- Brief:
In the material below, from the line containing "Secteurs d'a" through the end, change "Glossaire" to "Lexique" and keep every other line as it is. Give back only that stretch, without the pictures.

- Exercise data:
--

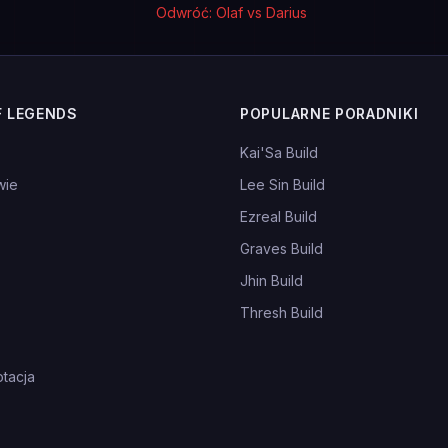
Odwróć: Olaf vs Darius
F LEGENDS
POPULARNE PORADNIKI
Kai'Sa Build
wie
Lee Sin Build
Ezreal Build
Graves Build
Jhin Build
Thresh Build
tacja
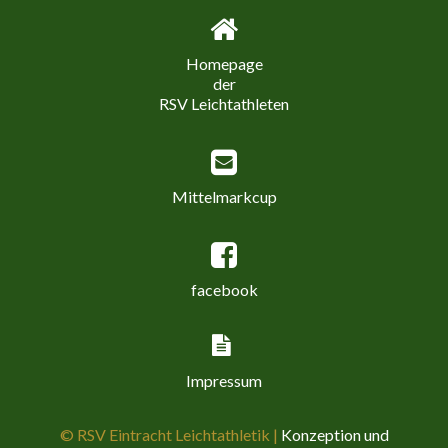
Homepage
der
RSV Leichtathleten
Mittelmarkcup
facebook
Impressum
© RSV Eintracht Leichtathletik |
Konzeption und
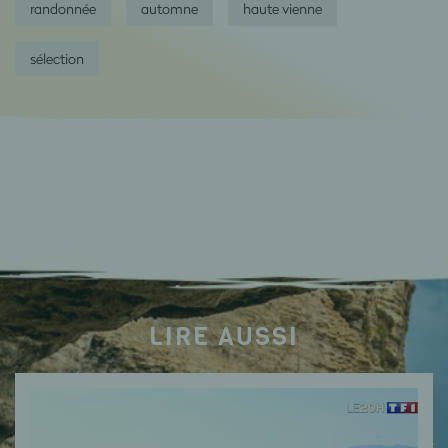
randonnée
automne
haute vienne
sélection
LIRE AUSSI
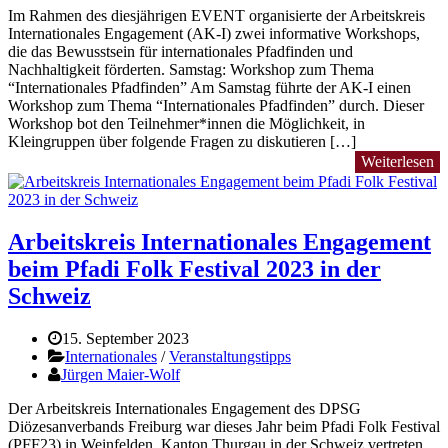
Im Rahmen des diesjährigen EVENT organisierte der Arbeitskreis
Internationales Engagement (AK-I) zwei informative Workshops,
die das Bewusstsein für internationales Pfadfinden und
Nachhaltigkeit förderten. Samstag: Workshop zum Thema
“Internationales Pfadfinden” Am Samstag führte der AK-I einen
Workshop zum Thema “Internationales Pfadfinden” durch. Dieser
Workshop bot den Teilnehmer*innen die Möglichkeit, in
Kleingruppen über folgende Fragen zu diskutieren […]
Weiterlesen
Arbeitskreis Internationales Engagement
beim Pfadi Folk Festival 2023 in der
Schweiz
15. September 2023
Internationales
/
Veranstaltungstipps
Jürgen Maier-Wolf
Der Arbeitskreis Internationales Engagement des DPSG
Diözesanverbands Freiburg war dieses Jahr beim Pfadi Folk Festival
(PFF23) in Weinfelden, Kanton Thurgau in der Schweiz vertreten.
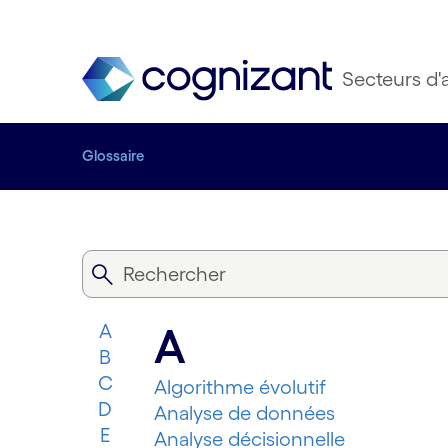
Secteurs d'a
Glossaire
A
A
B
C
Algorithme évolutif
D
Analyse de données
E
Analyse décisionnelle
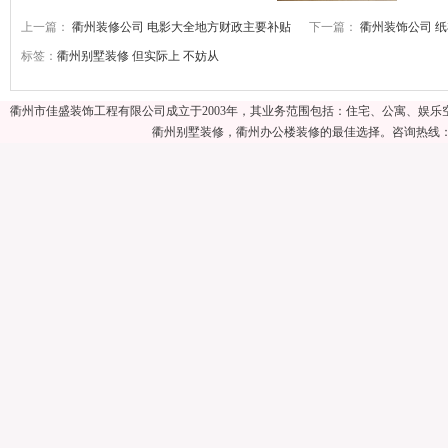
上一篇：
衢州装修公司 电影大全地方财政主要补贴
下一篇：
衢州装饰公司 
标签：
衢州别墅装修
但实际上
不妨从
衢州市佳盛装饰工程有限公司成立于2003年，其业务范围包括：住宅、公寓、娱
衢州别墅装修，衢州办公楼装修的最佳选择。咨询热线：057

--

- Solution to this exercise:
Secteurs d'a
Lexique
A
A
B
C
Algorithme évolutif
D
Analyse de données
E
Analyse décisionnelle
上一篇：
衢州装修公司 电影大全地方财政主要补贴
下一篇：
衢州装饰公司 
标签：
衢州别墅装修
但实际上
不妨从
衢州市佳盛装饰工程有限公司成立于2003年，其业务范围包括：住宅、公寓、娱
衢州别墅装修，衢州办公楼装修的最佳选择。咨询热线：057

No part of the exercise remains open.